■ **Questions**:
[a] Copy word for word the part of the text on ransomware starting at "Implement a data" and ending at "or becomes encrypted)?".
[b] According to the text on ransomware, how much storage comes with a Google account?

■ **Text under study**:
Ransomware is a computer virus that encrypts your computer files, or locks up you computer so that you can not access your files. In order to access your files again, you pay a ransom to the attacker who then provides you with the decryption key.
How to prevent a ransomware attack
Some precautions to take against all viruses, including ransomware.
- Do not click on links to websites that are sent in emails or chat messages.
- Always run anti-virus software – for Windows users can always use Microsoft Security Essentials, it’s free with a Windows license.
- Run a firewall – Windows comes with Windows Firewall, turn it on.
Implement a data backup plan
How would your business function if data (such as spreadsheets, documents, contact lists, contracts and agreements with your customers and/or clients is lost)? Do you have a recent backup of this data? Do you have the ‘manual backup’ process where you store backup files on a thumb drive every week (but in reality you did it once a year or two ago .. maybe three)? Do you backup your files to a separate folder on your hard drive (not much help if the drive fails or becomes encrypted)?
You need to have a solid, reliable data backup and restoration plan if you do become a victim of a ransomware virus, or for something common such as your hard drive failing. You need to ensure your backups do not get ‘stale’, automate your backups. Store backups offsite / in the cloud to ensure you data is available even in case of equipment failures.
Here are some backup options:
Cloud backup options
Google Drive – A google account comes with 15GB of storage called Google Drive. You can store backup files up to your Google Drive for offsite backups. There is a PC application that can be downloaded at syncs folders on your PC to Google Drive. The PC application creates a folder under you User Folder called Google Drive. any folders you place in there will be automatically uploaded to Google Drive. Google Drive is also useful if you want to share files with other people that you assign permissions to.

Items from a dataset
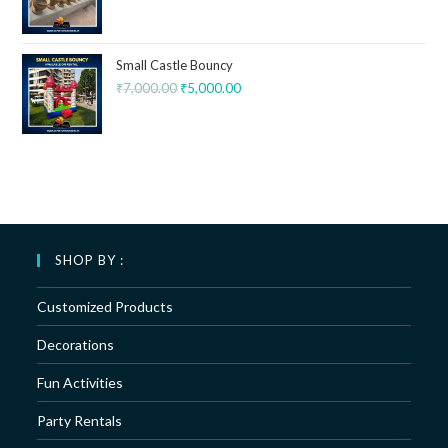
Small Castle Bouncy
₹
7,000.00
₹
5,000.00
SHOP BY :
Customized Products
Decorations
Fun Activities
Party Rentals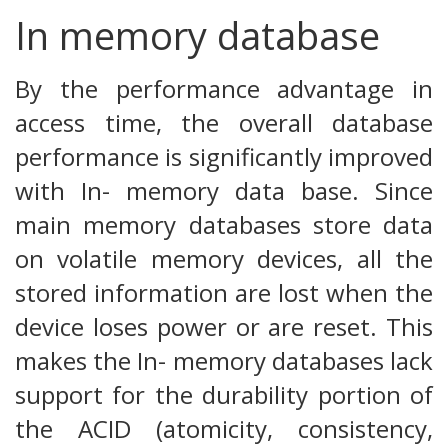
In memory database
By the performance advantage in
access time, the overall database
performance is significantly improved
with In- memory data base. Since
main memory databases store data
on volatile memory devices, all the
stored information are lost when the
device loses power or are reset. This
makes the In- memory databases lack
support for the durability portion of
the ACID (atomicity, consistency,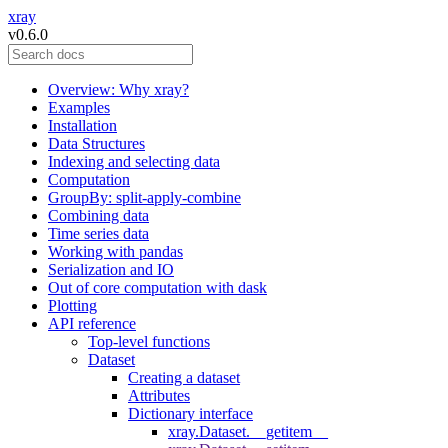
xray
v0.6.0
Overview: Why xray?
Examples
Installation
Data Structures
Indexing and selecting data
Computation
GroupBy: split-apply-combine
Combining data
Time series data
Working with pandas
Serialization and IO
Out of core computation with dask
Plotting
API reference
Top-level functions
Dataset
Creating a dataset
Attributes
Dictionary interface
xray.Dataset.__getitem__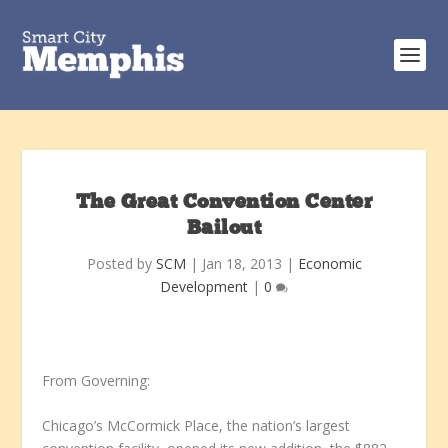
The Great Convention Center
Bailout
Posted by
SCM
|
Jan 18, 2013
|
Economic
Development
|
0
From Governing:
Chicago’s McCormick Place, the nation’s largest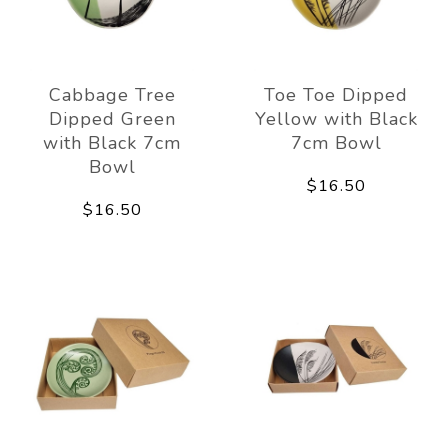
Cabbage Tree
Toe Toe Dipped
Dipped Green
Yellow with Black
with Black 7cm
7cm Bowl
Bowl
$16.50
$16.50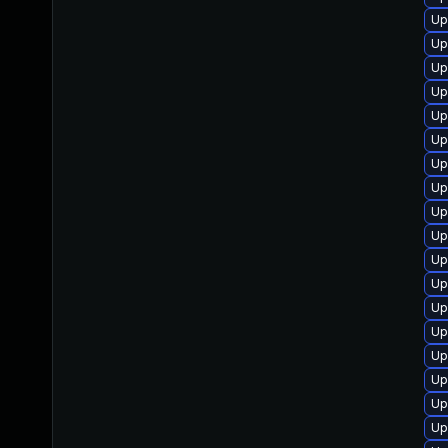
Up
Up
Up
Up
Up
Up
Up
Up
Up
Up
Up
Up
Up
Up
Up
Up
Up
Up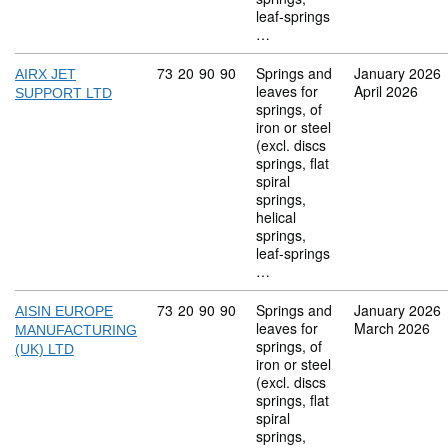
leaf-springs
…
Commodity code: 73 20 90 90
73
20
90
90
Springs and
January 2026
AIRX JET
leaves for
April 2026
SUPPORT LTD
springs, of
iron or steel
(excl. discs
springs, flat
spiral
springs,
helical
springs,
leaf-springs
…
Commodity code: 73 20 90 90
73
20
90
90
Springs and
January 2026
AISIN EUROPE
leaves for
March 2026
MANUFACTURING
springs, of
(UK) LTD
iron or steel
(excl. discs
springs, flat
spiral
springs,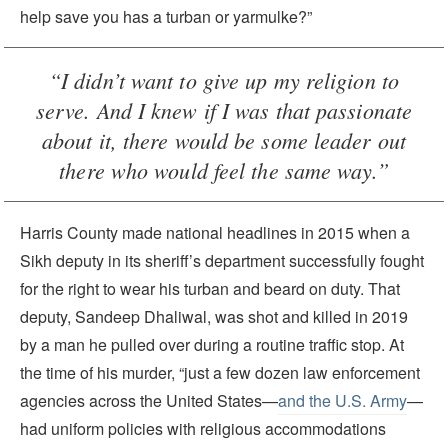
help save you has a turban or yarmulke?”
“I didn’t want to give up my religion to
serve. And I knew if I was that passionate
about it, there would be some leader out
there who would feel the same way.”
Harris County made national headlines in 2015 when a
Sikh deputy in its sheriff’s department successfully fought
for the right to wear his turban and beard on duty. That
deputy, Sandeep Dhaliwal, was shot and killed in 2019
by a man he pulled over during a routine traffic stop. At
the time of his murder, “just a few dozen law enforcement
agencies across the United States—
and the U.S. Army
—
had uniform policies with religious accommodations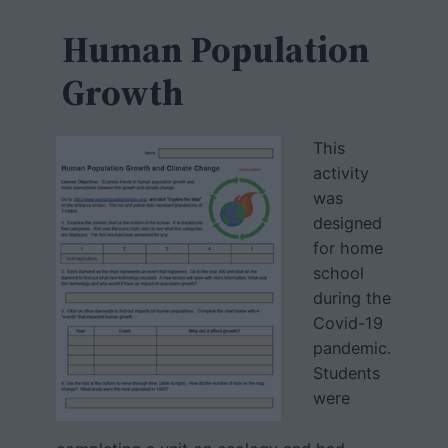
c
h
Human Population
Growth
This
activity
was
designed
for home
school
during the
Covid-19
pandemic.
Students
were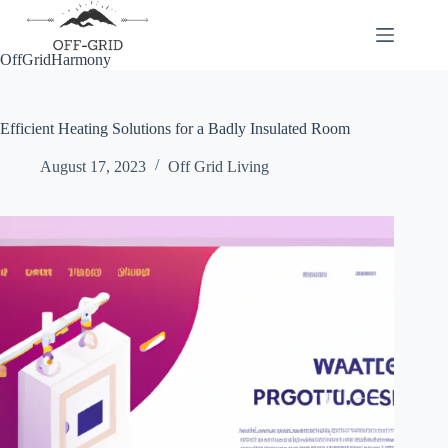
Skip
to
content
OffGridHarmony
Efficient Heating Solutions for a Badly Insulated Room
August 17, 2023
Off Grid Living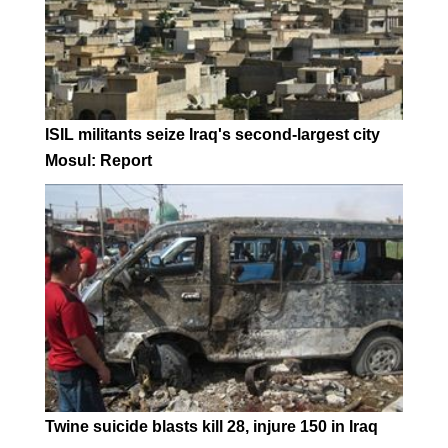
ISIL militants seize Iraq's second-largest city
Mosul: Report
Twine suicide blasts kill 28, injure 150 in Iraq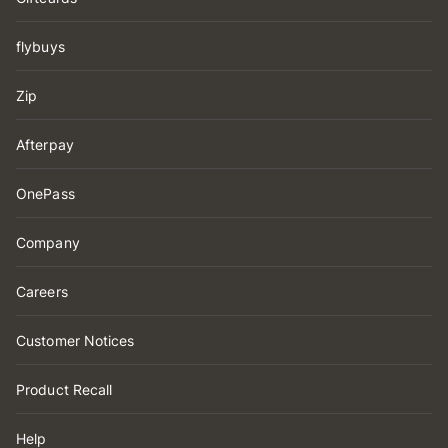
flybuys
Zip
Afterpay
OnePass
Company
Careers
Customer Notices
Product Recall
Help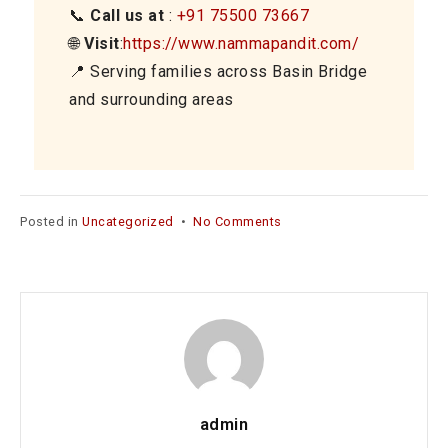
📞
Call us at
:
+91 75500 73667
🌐
Visit
:
https://www.nammapandit.com/
📍 Serving families across Basin Bridge
and surrounding areas
on
Posted in
Uncategorized
•
No Comments
Griha
Pravesh
Pooja
Services
in
Basin
Bridge
–
Begin
admin
Your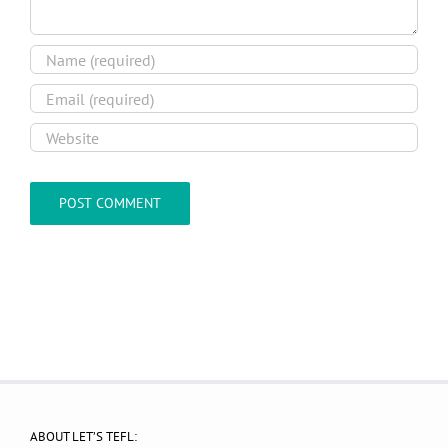
ABOUT LET’S TEFL: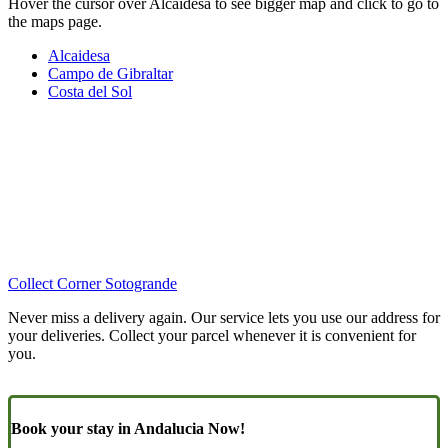
Hover the cursor over Alcaidesa to see bigger map and click to go to
the maps page.
Alcaidesa
Campo de Gibraltar
Costa del Sol
Collect Corner Sotogrande
Never miss a delivery again. Our service lets you use our address for
your deliveries. Collect your parcel whenever it is convenient for
you.
Book your stay in Andalucia Now!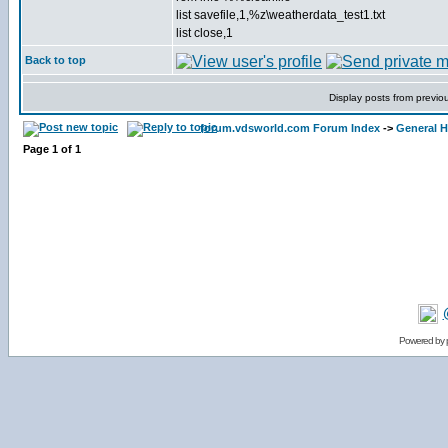
list savefile,1,%z\weatherdata_test1.txt
list close,1
Back to top
Display posts from previo
forum.vdsworld.com Forum Index
->
General H
Page
1
of
1
Powered by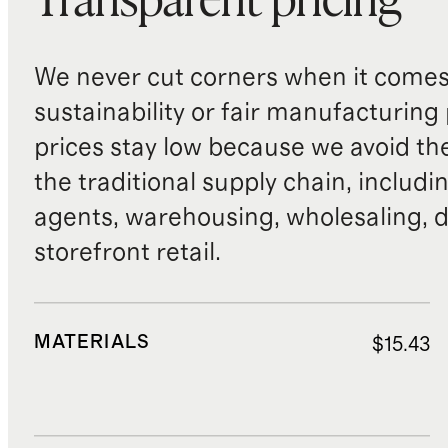
Transparent pricing
We never cut corners when it comes 
sustainability or fair manufacturing
prices stay low because we avoid th
the traditional supply chain, includi
agents, warehousing, wholesaling, d
storefront retail.
MATERIALS
$15.43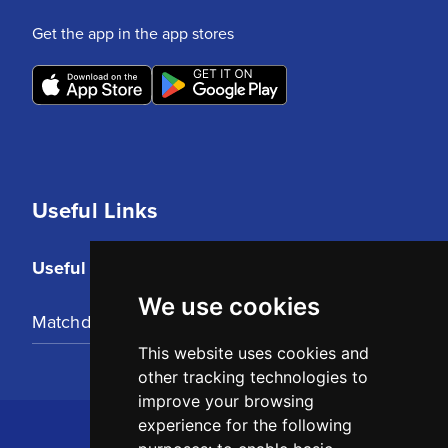
Get the app in the app stores
Useful Links
Useful Links
We use cookies
Matchday Tickets
This website uses cookies and
other tracking technologies to
improve your browsing
experience for the following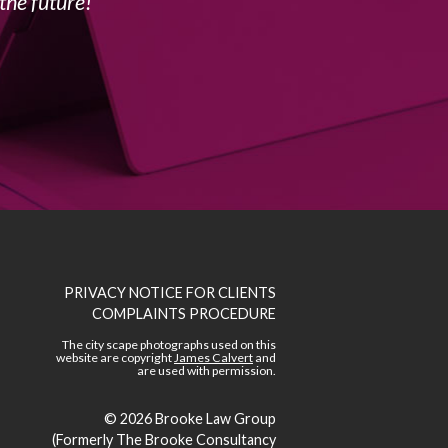
the future!
PRIVACY NOTICE FOR CLIENTS
COMPLAINTS PROCEDURE
The city scape photographs used on this
website are copyright
James Calvert
and
are used with permission.
© 2026
Brooke Law Group
(Formerly The Brooke Consultancy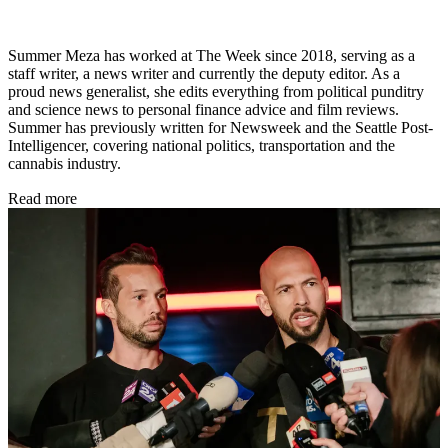
Summer Meza has worked at The Week since 2018, serving as a
staff writer, a news writer and currently the deputy editor. As a
proud news generalist, she edits everything from political punditry
and science news to personal finance advice and film reviews.
Summer has previously written for Newsweek and the Seattle Post-
Intelligencer, covering national politics, transportation and the
cannabis industry.
Read more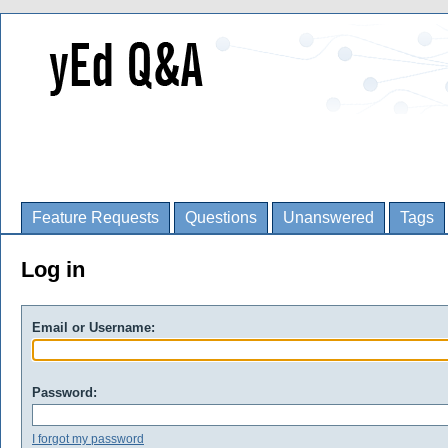
Feature Requests
Questions
Unanswered
Tags
Log in
Email or Username:
Password:
I forgot my password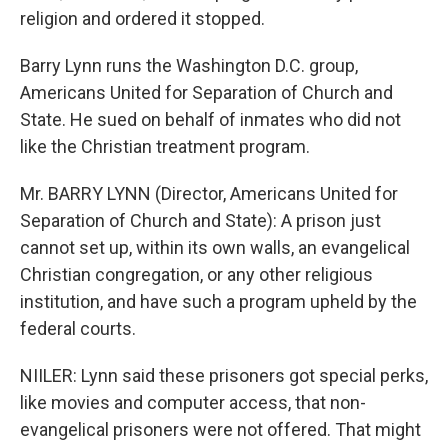
religion and ordered it stopped.
Barry Lynn runs the Washington D.C. group,
Americans United for Separation of Church and
State. He sued on behalf of inmates who did not
like the Christian treatment program.
Mr. BARRY LYNN (Director, Americans United for
Separation of Church and State): A prison just
cannot set up, within its own walls, an evangelical
Christian congregation, or any other religious
institution, and have such a program upheld by the
federal courts.
NIILER: Lynn said these prisoners got special perks,
like movies and computer access, that non-
evangelical prisoners were not offered. That might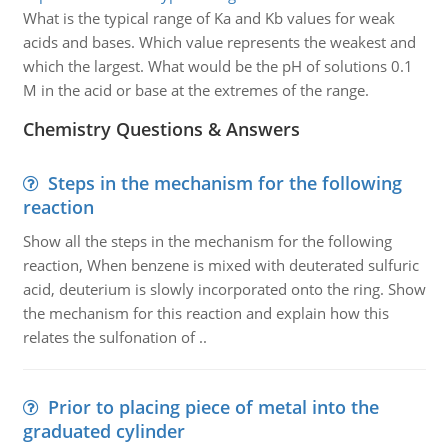
What is the typical range of Ka and Kb values for weak
acids and bases. Which value represents the weakest and
which the largest. What would be the pH of solutions 0.1
M in the acid or base at the extremes of the range.
Chemistry Questions & Answers
Steps in the mechanism for the following
reaction
Show all the steps in the mechanism for the following
reaction, When benzene is mixed with deuterated sulfuric
acid, deuterium is slowly incorporated onto the ring. Show
the mechanism for this reaction and explain how this
relates the sulfonation of ..
Prior to placing piece of metal into the
graduated cylinder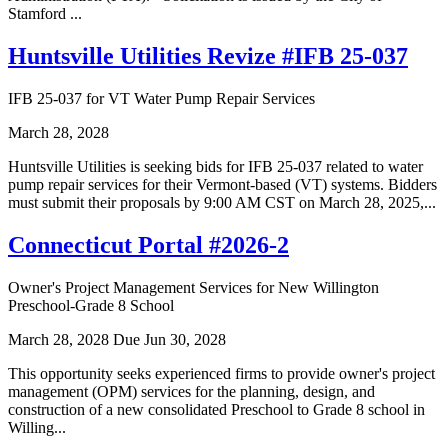
Stamford ...
Huntsville Utilities Revize #IFB 25-037
IFB 25-037 for VT Water Pump Repair Services
March 28, 2028
Huntsville Utilities is seeking bids for IFB 25-037 related to water
pump repair services for their Vermont-based (VT) systems. Bidders
must submit their proposals by 9:00 AM CST on March 28, 2025,...
Connecticut Portal #2026-2
Owner's Project Management Services for New Willington
Preschool-Grade 8 School
March 28, 2028
Due Jun 30, 2028
This opportunity seeks experienced firms to provide owner's project
management (OPM) services for the planning, design, and
construction of a new consolidated Preschool to Grade 8 school in
Willing...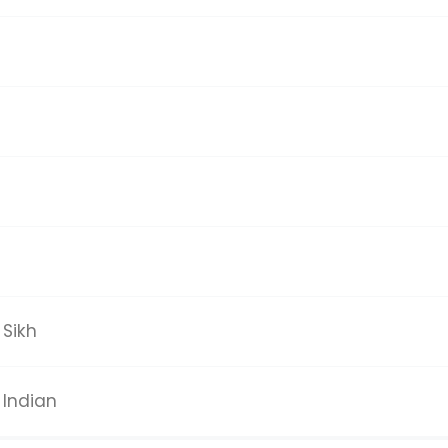
Sikh
Indian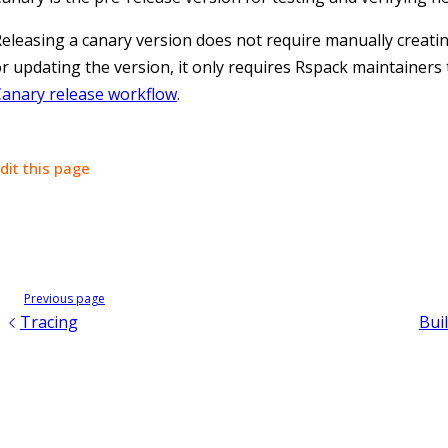
eleasing a canary version does not require manually creati
r updating the version, it only requires Rspack maintainers 
Canary release workflow
.
dit this page
Previous page
Tracing
Buil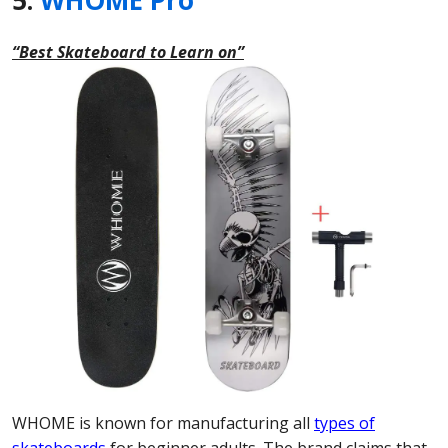
5.
WHOME Pro
“Best Skateboard to Learn on”
WHOME is known for manufacturing all
types of
skateboards
for beginner adults. The brand claims that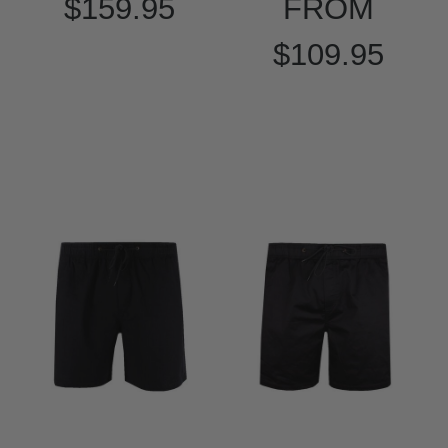
$159.95
FROM
$109.95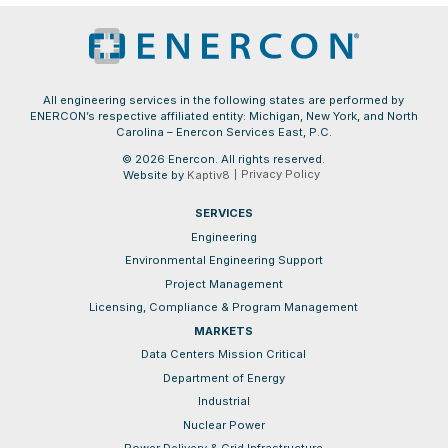
All engineering services in the following states are performed by
ENERCON’s respective affiliated entity: Michigan, New York, and North
Carolina – Enercon Services East, P.C.
© 2026 Enercon. All rights reserved.
Privacy Policy
Website by
Kaptiv8
SERVICES
Engineering
Environmental Engineering Support
Project Management
Licensing, Compliance & Program Management
MARKETS
Data Centers Mission Critical
Department of Energy
Industrial
Nuclear Power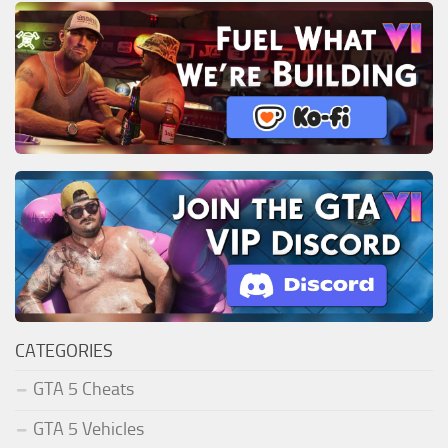
CATEGORIES
GTA 5 Cheats
GTA 5 Vehicles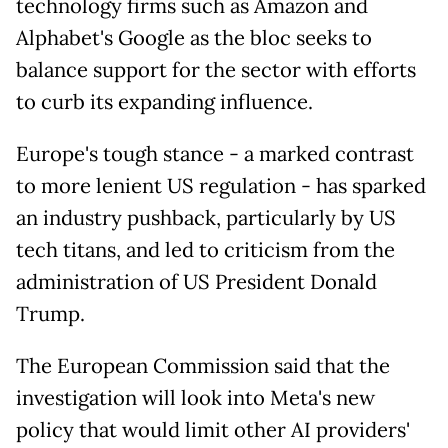
technology firms such as Amazon and
Alphabet's Google as the bloc seeks to
balance support for the sector with efforts
to curb its expanding influence.
Europe's tough stance - a marked contrast
to more lenient US regulation - has sparked
an industry pushback, particularly by US
tech titans, and led to criticism from the
administration of US President Donald
Trump.
The European Commission said that the
investigation will look into Meta's new
policy that would limit other AI providers'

■ **Activity answers**:
[a]
Implement a data backup plan
How would your business function if data (such as spreadsheets, documents, contact lists, contracts and agreements with your customers and/or clients is lost)? Do you have a recent backup of this data? Do you have the ‘manual backup’ process where you store backup files on a thumb drive every week (but in reality you did it once a year or two ago .. maybe three)? Do you backup your files to a separate folder on your hard drive (not much help if the drive fails or becomes encrypted)?

[b] 15GB of storage, called Google Drive.